- Opening Delimiter -
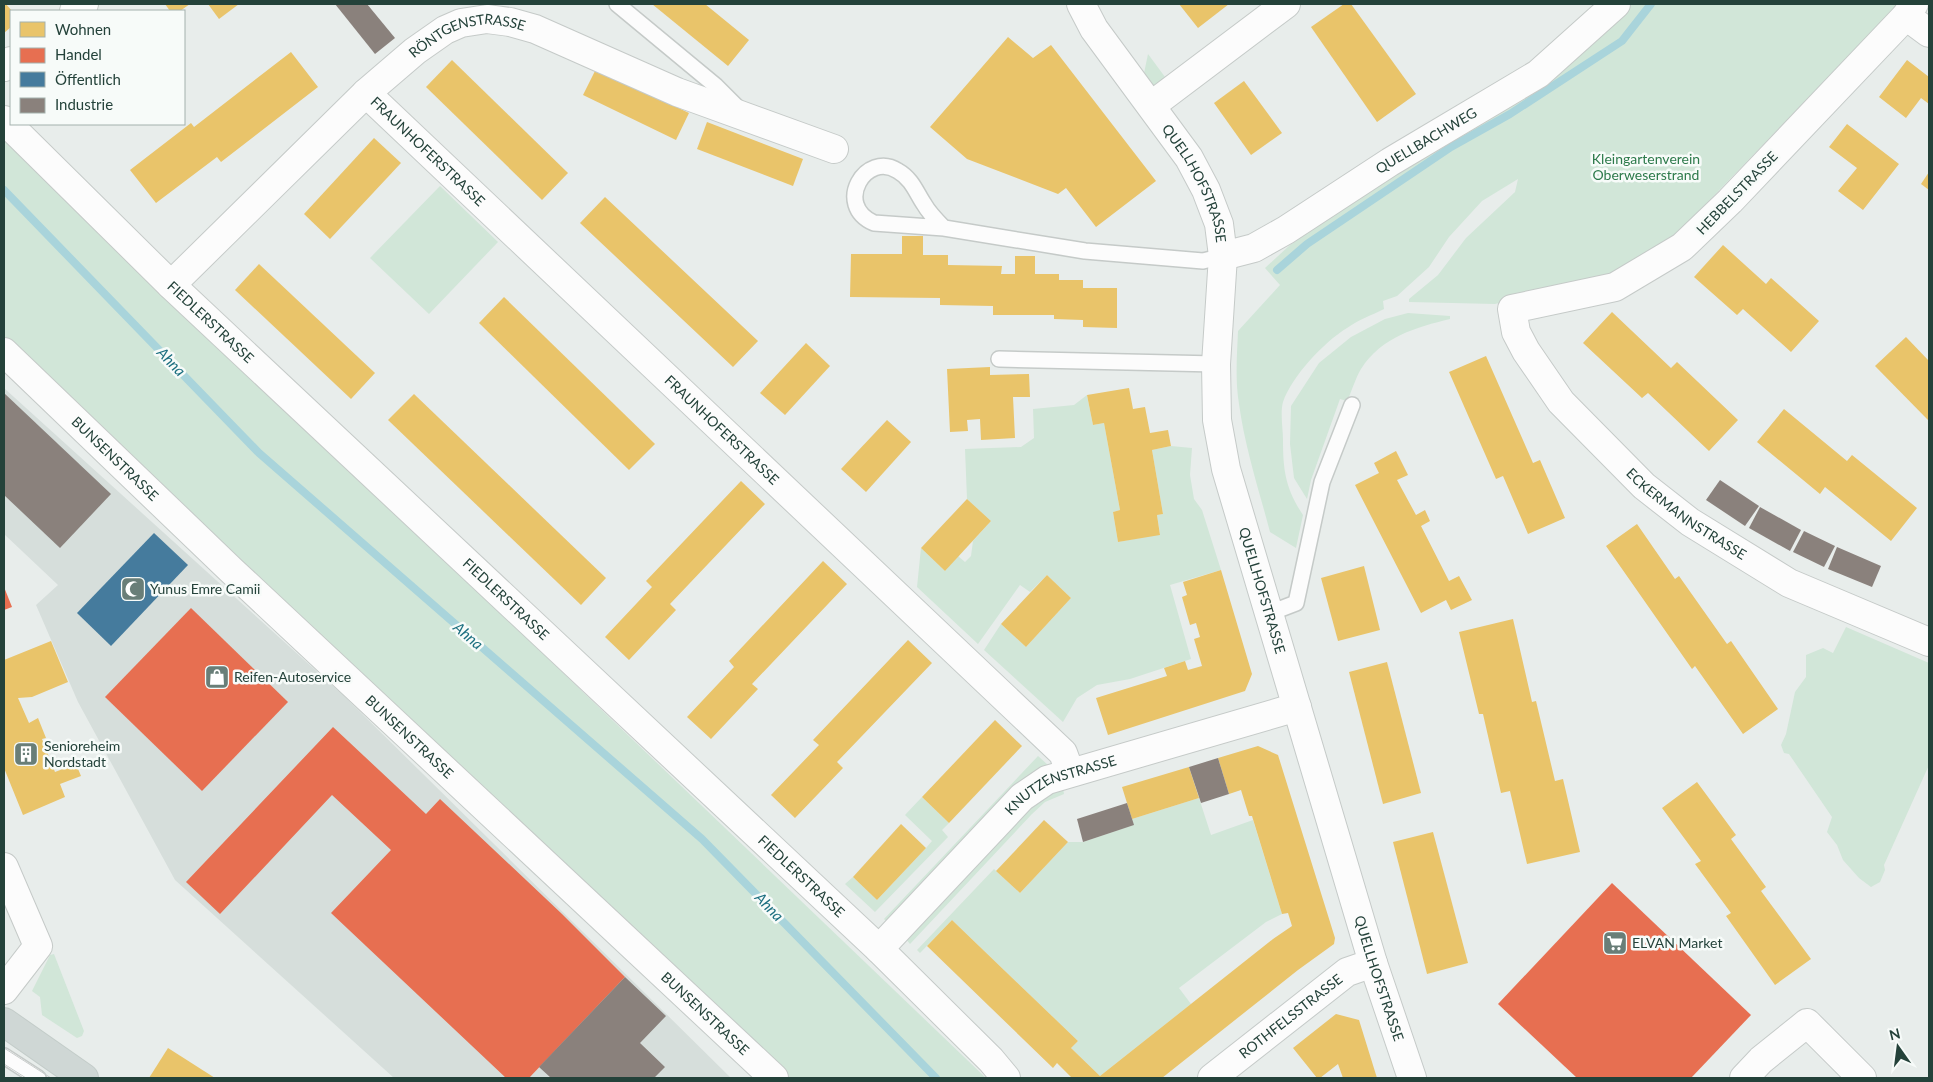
<svg xmlns="http://www.w3.org/2000/svg" width="1933" height="1082" font-family="Lato,sans-serif">
	<rect width="100%" height="100%" fill="#e8edeb"/>
	<polygon fill="#d6dedb" points="4,388 344,696 731,1078 394,1078 175,880 78,702 36,605 58,585 4,534"/>
	<g fill="#d1e6d8">
		<path d="M1629,4H1899L1673,238L1617,273L1495,304L1409,302V299L1438,275L1466,238L1515,192L1518,179L1482,201L1449,237L1429,267L1397,296L1383,301L1384,309C1372,315 1358,320 1347,328C1324,342 1292,376 1283,402C1280,413 1283,429 1283,440C1283,472 1286,489 1303,515L1296,548L1270,532C1259,490 1245,448 1239,404C1235,380 1237,355 1238,331L1280,285L1265,268L1290,245L1357,200L1540,82Z"/>
		<polygon points="1148,54 1168,81 1154,87 1149,85 1143,78"/>
		<polygon points="4,139 155,282 986,1078 781,1078 4,341"/>
		<polygon points="440,186 498,242 429,314 370,258"/>
		<path d="M1408,313L1450,316V319C1417,327 1381,337 1361,369C1355,379 1352,391 1347,401L1340,399L1311,480L1307,499L1294,478L1290,444L1291,406L1319,363L1351,337L1385,319Z"/>
		<polygon points="1087,395 1093,425 1104,423 1120,510 1113,512 1118,542 1160,534 1157,515 1163,514 1152,450 1171,446 1192,448 1190,475 1194,499 1202,510 1221,570 1170,585 1191,659 1130,679 1097,685 1077,698 1063,722 984,650 1001,624 1026,647 1071,598 1047,575 1030,592 1020,585 978,644 917,587 921,548 945,571 958,556 965,562 971,556 973,541 991,521 967,499 965,449 1021,447 1034,438 1033,409 1074,405"/>
		<polygon points="1846,627 1929,663 1929,765 1884,865 1885,870 1880,882 1871,887 1859,878 1843,860 1837,845 1827,832 1832,817 1789,754 1784,753 1781,745 1786,734 1795,692 1806,677 1806,655 1823,648 1833,653"/>
		<polygon points="1038,756 1048,765 1046,768 888,923 884,919"/>
		<polygon points="1063,788 1064,794 1045,802 1032,814 910,944 905,938 1028,809 1052,792"/>
		<polygon points="922,797 949,823 942,830 948,837 875,912 845,884 853,877 877,900 926,848 932,841 905,815"/>
		<polygon points="1199,798 1211,835 1253,820 1282,914 1266,922 1179,988 1191,1004 1100,1076 1071,1048 1078,1041 952,920 920,953 917,950 994,869 1020,893 1068,842 1083,842 1133,825 1132,819"/>
		<polygon points="54,954 84,1031 82,1036 77,1038 42,1015 40,997 32,991 50,955"/>
	</g>
	<g fill="#e9c46a">
		<polygon points="4,4 6,4 12,11 11,27 4,33"/>
		<polygon points="165,4 190,4 180,11 170,11"/>
		<polygon points="208,4 239,4 219,19"/>
		<polygon points="652,4 705,4 749,40 728,66"/>
		<polygon points="1179,4 1229,4 1198,28"/>
		<polygon points="1344,4 1351,4 1416,94 1377,122 1311,27"/>
		<polygon points="1008,37 1033,58 1051,45 1156,181 1096,227 1066,188 1058,194 967,159 930,127"/>
		<polygon points="291,52 318,87 221,162 217,157 156,203 130,170 191,123 194,127"/>
		<polygon points="452,60 568,173 542,200 426,87"/>
		<polygon points="1907,60 1929,77 1929,104 1921,98 1906,118 1879,97"/>
		<polygon points="596,69 689,113 676,140 583,95"/>
		<polygon points="1244,81 1282,133 1251,155 1214,103"/>
		<polygon points="707,122 803,159 793,186 697,149"/>
		<polygon points="1847,124 1899,164 1863,210 1838,191 1857,168 1829,147"/>
		<polygon points="374,138 401,163 330,239 304,214"/>
		<polygon points="1929,172 1929,190 1921,184"/>
		<polygon points="605,197 758,341 733,367 580,223"/>
		<polygon points="902,236 923,236 923,255 948,255 948,265 1002,266 1001,274 1015,274 1015,256 1035,256 1035,274 1059,274 1059,280 1083,280 1083,288 1117,288 1117,328 1083,327 1083,320 1054,319 1054,315 993,315 993,306 940,305 940,298 850,297 851,254 902,254"/>
		<polygon points="1723,245 1766,284 1771,278 1819,321 1791,352 1743,309 1737,315 1694,277"/>
		<polygon points="259,264 375,373 351,399 235,290"/>
		<polygon points="504,297 655,444 629,470 479,323"/>
		<polygon points="1612,312 1671,368 1677,362 1738,420 1709,451 1648,393 1642,398 1583,343"/>
		<polygon points="1906,337 1929,361 1928,420 1875,366"/>
		<polygon points="806,343 830,366 785,415 760,393"/>
		<polygon points="1486,356 1533,463 1540,460 1565,518 1528,534 1503,476 1496,479 1449,372"/>
		<polygon points="990,367 990,375 1029,374 1030,397 1013,397 1015,438 981,440 980,419 967,420 968,431 950,432 947,369"/>
		<polygon points="1129,388 1133,409 1145,407 1150,433 1168,430 1171,446 1152,450 1163,514 1157,515 1160,535 1118,542 1113,512 1120,510 1104,423 1093,425 1087,395"/>
		<polygon points="414,394 606,578 581,605 388,420"/>
		<polygon points="1784,409 1847,461 1852,455 1917,508 1891,541 1825,487 1820,494 1757,442"/>
		<polygon points="887,420 911,442 866,492 841,469"/>
		<polygon points="1396,451 1408,475 1397,480 1416,515 1425,510 1430,521 1421,526 1449,581 1459,576 1472,600 1451,610 1446,600 1421,613 1355,485 1379,473 1374,463"/>
		<polygon points="741,481 765,504 670,604 676,610 629,660 605,637 652,587 646,581"/>
		<polygon points="967,499 991,521 945,571 921,548"/>
		<polygon points="1637,524 1675,579 1679,576 1727,644 1731,641 1778,709 1743,734 1695,666 1692,669 1606,546"/>
		<polygon points="823,561 847,584 752,684 758,689 711,739 687,717 734,667 729,661"/>
		<polygon points="1364,566 1380,630 1338,641 1321,578"/>
		<polygon points="1221,570 1252,674 1245,691 1108,735 1096,698 1167,676 1164,668 1185,661 1188,670 1202,666 1194,639 1200,637 1196,623 1190,625 1182,597 1187,595 1183,582"/>
		<polygon points="1047,575 1071,598 1026,647 1001,624"/>
		<polygon points="1513,619 1532,702 1536,701 1555,781 1563,779 1580,852 1527,864 1510,791 1501,793 1483,714 1479,714 1459,632"/>
		<polygon points="908,640 932,663 837,762 843,768 795,818 771,795 819,745 813,740"/>
		<polygon points="51,641 68,682 32,697 18,698 29,723 38,718 46,738 42,739 55,772 76,764 81,776 60,784 65,797 23,815 4,768 4,660"/>
		<polygon points="1387,662 1421,793 1383,804 1349,672"/>
		<polygon points="995,720 1022,746 949,823 922,797"/>
		<polygon points="1258,746 1278,755 1335,938 1334,944 1298,970 1162,1078 1072,1078 1057,1063 1053,1068 927,946 952,920 1078,1041 1071,1048 1100,1076 1273,939 1292,926 1288,913 1282,914 1252,816 1249,816 1241,790 1229,794 1218,758"/>
		<polygon points="1189,767 1199,798 1132,819 1122,787"/>
		<polygon points="1697,782 1736,835 1731,839 1766,887 1761,891 1811,959 1775,985 1726,916 1731,913 1695,864 1701,861 1662,808"/>
		<polygon points="1044,820 1068,842 1020,893 996,871"/>
		<polygon points="901,824 926,848 877,900 853,877"/>
		<polygon points="1433,832 1468,963 1427,974 1393,842"/>
		<polygon points="1336,1014 1359,1020 1377,1078 1343,1078 1338,1064 1320,1078 1317,1078 1293,1048"/>
		<polygon points="168,1048 215,1078 149,1078"/>
	</g>
	<g fill="#e76f51">
		<polygon points="4,587 12,607 4,610"/>
		<polygon points="191,608 288,702 202,791 105,697"/>
		<polygon points="333,727 426,814 440,799 562,914 625,977 529,1078 506,1078 331,913 391,850 332,795 220,914 186,882"/>
		<polygon points="1612,883 1751,1015 1691,1078 1577,1078 1498,1004"/>
	</g>
	<polygon fill="#457b9d" points="154,533 188,565 111,646 77,613"/>
	<g fill="#8a817c">
		<polygon points="335,4 367,4 395,38 375,54"/>
		<polygon points="4,393 111,494 60,548 4,495"/>
		<polygon points="1720,480 1759,506 1745,526 1706,500"/>
		<polygon points="1760,507 1801,530 1790,551 1749,528"/>
		<polygon points="1804,531 1835,546 1824,567 1793,552"/>
		<polygon points="1837,547 1881,566 1872,587 1828,569"/>
		<polygon points="1218,758 1229,794 1201,803 1189,767"/>
		<polygon points="1127,803 1134,825 1083,842 1077,819"/>
		<polygon points="625,977 666,1016 640,1043 665,1067 654,1078 551,1078 539,1067"/>
	</g>
	<g fill="none" stroke-linecap="round" stroke-linejoin="round">
		<g stroke="#a9d4db" stroke-width="8">
			<polyline points="4,190 259,453 702,839 936,1078"/>
			<polyline points="1277,270 1307,244 1451,147 1510,114 1622,41 1651,4"/>
		</g>
		<defs>
			<g id="service">
				<polyline points="617,4 716,86 738,108"/>
				<path d="M944,228C937,221 929,213 924,204C916,192 912,179 898,171C866,150 833,205 874,223L944,228L1085,251L1203,261L1223,256"/>
				<polyline points="999,359 1216,364"/>
				<polyline points="1270,613 1296,603 1322,482 1352,405"/>
				<polyline points="4,1056 38,1078"/>
			</g>
			<g id="minor">
				<path id="s1" d="M1081,4L1094,29L1189,158L1206,190L1219,224L1223,256L1216,364L1217,420L1226,469L1373,963L1412,1078"/>
				<path id="s2" d="M1914,4L1906,16L1730,201L1682,247L1615,287L1512,309L1516,332L1526,351L1561,402L1644,486L1690,522L1789,583L1929,642"/>
				<polyline points="74,11 84,4"/>
				<polyline points="1906,16 1929,33"/>
				<polyline points="4,67 11,61"/>
				<path id="s3" d="M366,93L1063,753L1070,772"/>
				<polyline points="1152,105 1286,4"/>
				<path id="s4" d="M4,120L171,285L879,949L991,1060L1006,1078"/>
				<path id="s5" d="M1223,256L1254,248L1286,230L1390,162L1538,74L1616,4"/>
				<path id="s6" d="M171,285L366,93L415,51L445,30L461,23L487,19L510,22L535,29L677,92L834,149"/>
				<polyline points="4,867 38,946 4,990"/>
				<path id="s7" d="M879,949L1022,797L1047,780L1297,707"/>
				<path id="s8" d="M1212,1078L1347,972L1373,963"/>
				<polyline points="1744,1078 1761,1060 1807,1023 1862,1078"/>
			</g>
			<g id="tertiary">
				<path id="s9" d="M4,352L231,570L774,1078"/>
			</g>
			<polyline id="primary" points="4,1022 84,1078"/>
		</defs>
		<use href="#service" stroke="#c5cac8" stroke-width="18"/>
		<use href="#minor" stroke="#c5cac8" stroke-width="30"/>
		<use href="#tertiary" stroke="#c5cac8" stroke-width="30"/>
		<use href="#primary" stroke="#c3ccc9" stroke-width="30"/>
		<use href="#service" stroke="#fcfcfc" stroke-width="15"/>
		<use href="#minor" stroke="#fcfcfc" stroke-width="28"/>
		<use href="#tertiary" stroke="#fcfcfc" stroke-width="28"/>
		<use href="#primary" stroke="#cfd7d5" stroke-width="28"/>
		<g stroke="#c9cdcc" stroke-width="1">
			<polyline points="4,1048 51,1078"/>
			<polyline points="4,1064 26,1078"/>
		</g>
	</g>
	<defs>
		<symbol id="mosque-square" viewBox="-11 -11 22 22"><rect x="-9" y="-9" width="18" height="18" rx="4" fill="#697e78" stroke="#f7fbf9"/><path d="M3.5-4.9A6 6 0 1 0 3.5 4.9A5 5 0 1 1 3.5-4.9Z" fill="#fff"/></symbol>
		<symbol id="shop-square" viewBox="-11 -11 22 22"><rect x="-9" y="-9" width="18" height="18" rx="4" fill="#697e78" stroke="#f7fbf9"/><path d="M-5-2.5h2.3a2.7 3.5 0 0 1 5.4 0H5L5.5 6h-11ZM-1.5-2.5h3a1.5 2.3 0 0 0-3 0Z" fill="#fff"/></symbol>
		<symbol id="building-square" viewBox="-11 -11 22 22"><rect x="-9" y="-9" width="18" height="18" rx="4" fill="#697e78" stroke="#f7fbf9"/><path d="M-4-6H4V6H1V3H-1V6H-4ZM-2.5-4.3h1.7v1.8h-1.7ZM.8-4.3h1.7v1.8H.8ZM-2.5-1h1.7V.8h-1.7ZM.8-1h1.7V.8H.8Z" fill="#fff"/></symbol>
		<symbol id="supermarket-square" viewBox="-11 -11 22 22"><rect x="-9" y="-9" width="18" height="18" rx="4" fill="#697e78" stroke="#f7fbf9"/><path d="M-6-5.5h2.5l.6 2H6L4.5 2H-2.5L-4.4-4H-6ZM-1.5 3.2a1.3 1.3 0 1 0 .1 0ZM3 3.2a1.3 1.3 0 1 0 .1 0Z" fill="#fff"/></symbol>
	</defs>
	<g fill-rule="evenodd">
		<use href="#mosque-square" x="119" y="575" width="28" height="28"/>
		<use href="#shop-square" x="203" y="663" width="28" height="28"/>
		<use href="#building-square" x="12" y="740" width="28" height="28"/>
		<use href="#supermarket-square" x="1601" y="929" width="28" height="28"/>
	</g>
	<g text-anchor="middle" stroke-width="5" stroke-linejoin="round" paint-order="stroke">
		<g font-size="14" fill="#24423a" stroke="#f7fbf9">
			<text dy="5" stroke="none"><textPath href="#s6" startOffset="395">RÖNTGENSTRASSE</textPath></text>
			<text dy="5" stroke="none"><textPath href="#s5" startOffset="235">QUELLBACHWEG</textPath></text>
			<text dy="5" stroke="none"><textPath href="#s3" startOffset="85">FRAUNHOFERSTRASSE</textPath></text>
			<text dy="5" stroke="none"><textPath href="#s1" startOffset="214">QUELLHOFSTRASSE</textPath></text>
			<text transform="translate(1737 193) rotate(-46)" y="5">HEBBELSTRASSE</text>
			<text dy="5" stroke="none"><textPath href="#s4" startOffset="289">FIEDLERSTRASSE</textPath></text>
			<text dy="5" stroke="none"><textPath href="#s3" startOffset="490">FRAUNHOFERSTRASSE</textPath></text>
			<text dy="5" stroke="none"><textPath href="#s9" startOffset="154">BUNSENSTRASSE</textPath></text>
			<text dy="5" stroke="none"><textPath href="#s2" startOffset="795">ECKERMANNSTRASSE</textPath></text>
			<text dy="5" stroke="none"><textPath href="#s1" startOffset="634">QUELLHOFSTRASSE</textPath></text>
			<text dy="5" stroke="none"><textPath href="#s4" startOffset="694">FIEDLERSTRASSE</textPath></text>
			<text dy="5" stroke="none"><textPath href="#s9" startOffset="559">BUNSENSTRASSE</textPath></text>
			<text dy="5" stroke="none"><textPath href="#s7" startOffset="249">KNUTZENSTRASSE</textPath></text>
			<text dy="5" stroke="none"><textPath href="#s4" startOffset="1099">FIEDLERSTRASSE</textPath></text>
			<text dy="5" stroke="none"><textPath href="#s1" startOffset="1039">QUELLHOFSTRASSE</textPath></text>
			<text dy="5" stroke="none"><textPath href="#s9" startOffset="964">BUNSENSTRASSE</textPath></text>
			<text dy="5" stroke="none"><textPath href="#s8" startOffset="100">ROTHFELSSTRASSE</textPath></text>
		</g>
		<g font-size="14" fill="#2d7a4b" stroke="#f7fbf9">
			<text x="1646" y="164">Kleingartenverein<tspan x="1646" dy="16">Oberweserstrand</tspan></text>
		</g>
		<g font-size="14" fill="#24423a" stroke="#f7fbf9" text-anchor="start">
			<text x="150" y="594">Yunus Emre Camii</text>
			<text x="234" y="682">Reifen-Autoservice</text>
			<text x="44" y="751">Senioreheim<tspan x="44" dy="16">Nordstadt</tspan></text>
			<text x="1632" y="948">ELVAN Market</text>
		</g>
		<g font-size="15" font-style="italic" fill="#1c6f80" stroke="#f7fbf9">
			<text transform="translate(171 362) rotate(46)" y="5">Ahna</text>
			<text transform="translate(468 636) rotate(41)" y="5">Ahna</text>
			<text transform="translate(769 907) rotate(46)" y="5">Ahna</text>
		</g>
	</g>
	<rect width="1933" height="1082" fill="none" stroke="#24423a" stroke-width="10"/>
	<rect x="10" y="10" width="175" height="115" fill="#f7fbf9" stroke="#a3b1ad"/>
	<rect x="20" y="22" width="25" height="15" fill="#e9c46a" stroke="#a3b1ad"/>
	<text x="55" y="35" font-size="15" fill="#24423a">Wohnen</text>
	<rect x="20" y="48" width="25" height="15" fill="#e76f51" stroke="#a3b1ad"/>
	<text x="55" y="60" font-size="15" fill="#24423a">Handel</text>
	<rect x="20" y="72" width="25" height="15" fill="#457b9d" stroke="#a3b1ad"/>
	<text x="55" y="85" font-size="15" fill="#24423a">Öffentlich</text>
	<rect x="20" y="98" width="25" height="15" fill="#8a817c" stroke="#a3b1ad"/>
	<text x="55" y="110" font-size="15" fill="#24423a">Industrie</text>
	<g transform="translate(1898 1047) rotate(346)" stroke="#f7fbf9" stroke-width="4" paint-order="stroke">
	<path d="M0-4L9 19L0 12L-9 19Z" fill="#24423a"/>
	<text y="-8" font-size="14" font-weight="bold" text-anchor="middle" fill="#24423a">N</text>
	</g>
</svg>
- Closing Delimiter -
• _ACTIVITY_:
Above this task is a listing. Restate, word for word and with nothing added, the lines from the one with "1671,368 1677,362 1738,420" through the one with "990,375 1029,374 1030,397".

• _ANSWER FOR THE TASK_:
		<polygon points="1612,312 1671,368 1677,362 1738,420 1709,451 1648,393 1642,398 1583,343"/>
		<polygon points="1906,337 1929,361 1928,420 1875,366"/>
		<polygon points="806,343 830,366 785,415 760,393"/>
		<polygon points="1486,356 1533,463 1540,460 1565,518 1528,534 1503,476 1496,479 1449,372"/>
		<polygon points="990,367 990,375 1029,374 1030,397 1013,397 1015,438 981,440 980,419 967,420 968,431 950,432 947,369"/>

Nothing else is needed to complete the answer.